## INSTRUCTIONS FOR THE TASK
For the listing below, return the line containing "ring mcp: (601, 751)", the line containing "ring pip: (1069, 863)", and all lines in between, exactly as written and nothing else.

-------------------------

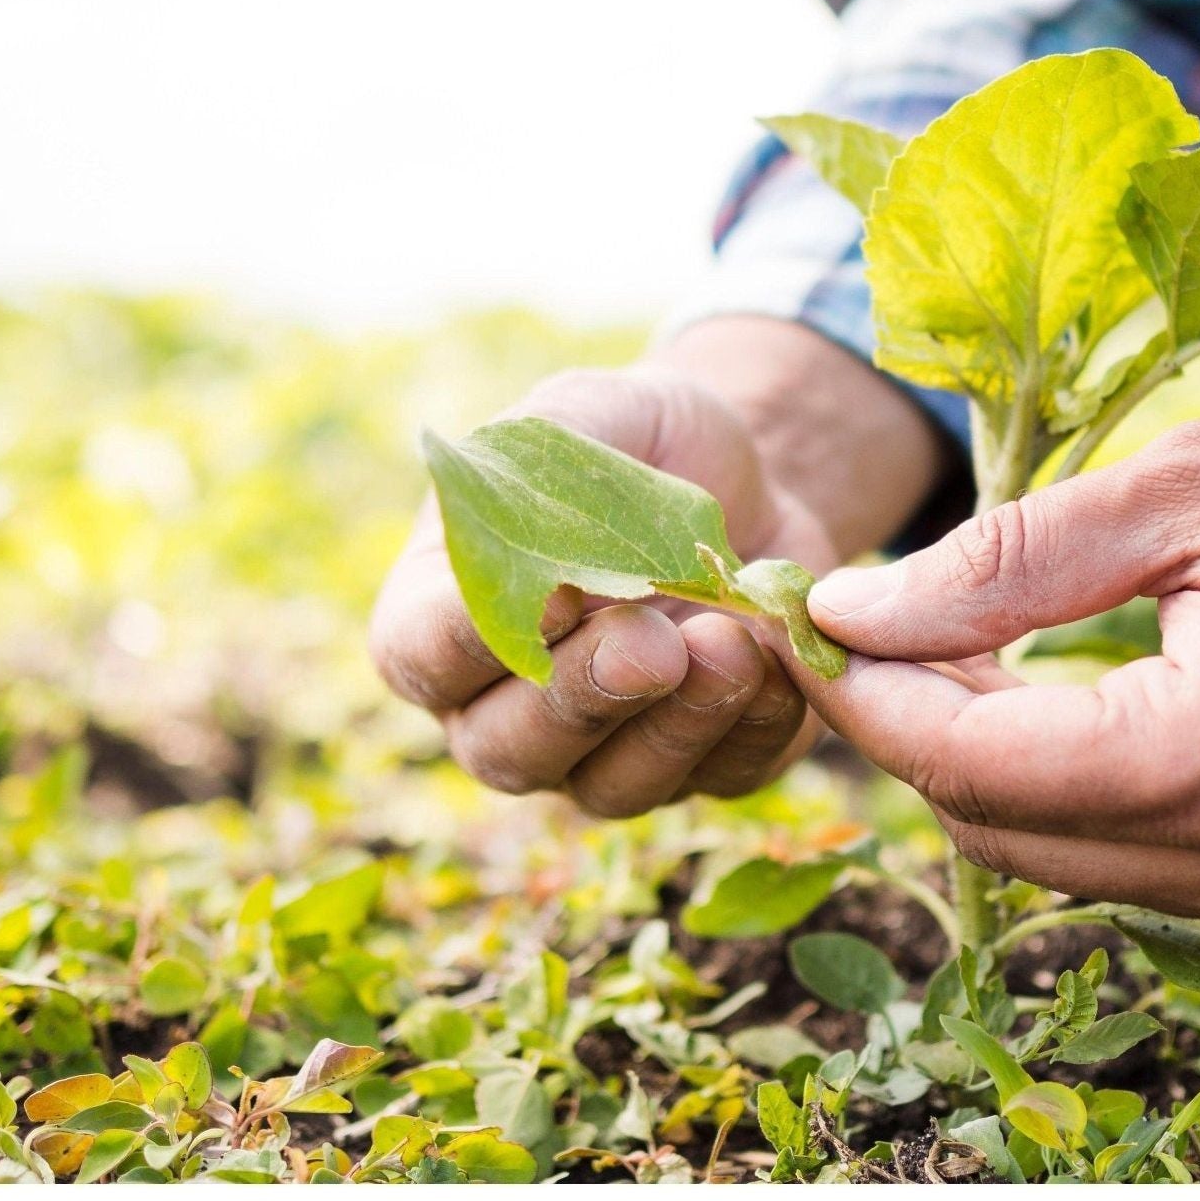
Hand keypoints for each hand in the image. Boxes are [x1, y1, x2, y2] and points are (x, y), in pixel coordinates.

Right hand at [371, 363, 832, 814]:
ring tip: (730, 645)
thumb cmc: (636, 443)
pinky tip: (778, 658)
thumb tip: (547, 575)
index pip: (422, 656)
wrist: (749, 475)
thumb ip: (539, 473)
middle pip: (508, 750)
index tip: (551, 594)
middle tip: (653, 642)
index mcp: (444, 614)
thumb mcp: (585, 414)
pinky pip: (721, 776)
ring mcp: (601, 751)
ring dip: (675, 725)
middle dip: (583, 698)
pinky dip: (754, 725)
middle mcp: (506, 706)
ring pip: (613, 786)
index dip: (472, 640)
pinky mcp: (703, 764)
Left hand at [796, 385, 1199, 920]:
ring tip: (961, 650)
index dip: (864, 690)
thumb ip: (1009, 560)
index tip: (806, 617)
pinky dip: (1083, 793)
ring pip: (1069, 863)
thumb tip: (853, 608)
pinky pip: (1152, 865)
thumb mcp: (1194, 486)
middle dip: (914, 732)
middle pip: (1000, 833)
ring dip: (994, 768)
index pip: (965, 762)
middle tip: (870, 626)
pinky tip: (1071, 698)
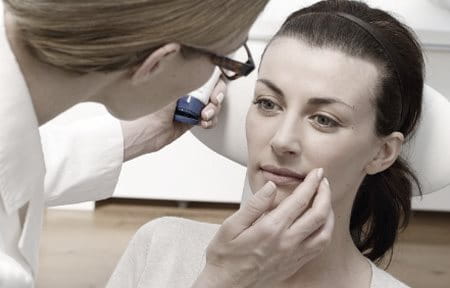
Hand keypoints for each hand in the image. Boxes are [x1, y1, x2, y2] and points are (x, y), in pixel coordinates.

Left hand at [120, 79, 225, 160]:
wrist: (146, 130)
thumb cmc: (151, 105)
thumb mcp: (170, 82)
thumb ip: (185, 70)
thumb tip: (197, 57)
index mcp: (180, 76)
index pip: (205, 72)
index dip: (214, 78)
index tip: (214, 84)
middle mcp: (186, 89)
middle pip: (213, 88)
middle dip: (217, 95)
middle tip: (213, 101)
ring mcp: (190, 105)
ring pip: (213, 104)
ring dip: (214, 110)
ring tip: (204, 115)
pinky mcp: (191, 120)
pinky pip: (209, 118)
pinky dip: (211, 120)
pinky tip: (203, 122)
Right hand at [192, 168, 334, 287]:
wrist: (226, 285)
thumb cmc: (225, 256)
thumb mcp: (231, 225)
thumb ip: (254, 204)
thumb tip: (271, 186)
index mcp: (270, 229)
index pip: (300, 200)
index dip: (311, 183)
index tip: (316, 172)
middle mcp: (286, 242)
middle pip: (319, 214)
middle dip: (325, 193)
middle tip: (323, 181)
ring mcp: (293, 255)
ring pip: (324, 232)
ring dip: (329, 213)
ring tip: (325, 200)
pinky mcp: (295, 264)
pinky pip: (319, 247)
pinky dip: (325, 231)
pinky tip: (321, 223)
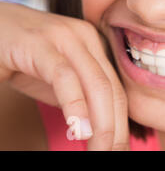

-------------------------

## WRITTEN ANSWER
ring mcp: (601, 751)
ring dip: (675, 725)
middle dip: (583, 698)
pinky dip: (754, 725)
middle mcp: (506, 706)
ring pip: (613, 786)
index dip: (472, 640)
pinky mcp: (703, 764)
Left hand at [796, 385, 1199, 920]:
ring tip: (961, 650)
index dip: (864, 690)
thumb ip: (1009, 560)
index tip: (806, 617)
pinky dip: (1083, 793)
ring pip: (1069, 863)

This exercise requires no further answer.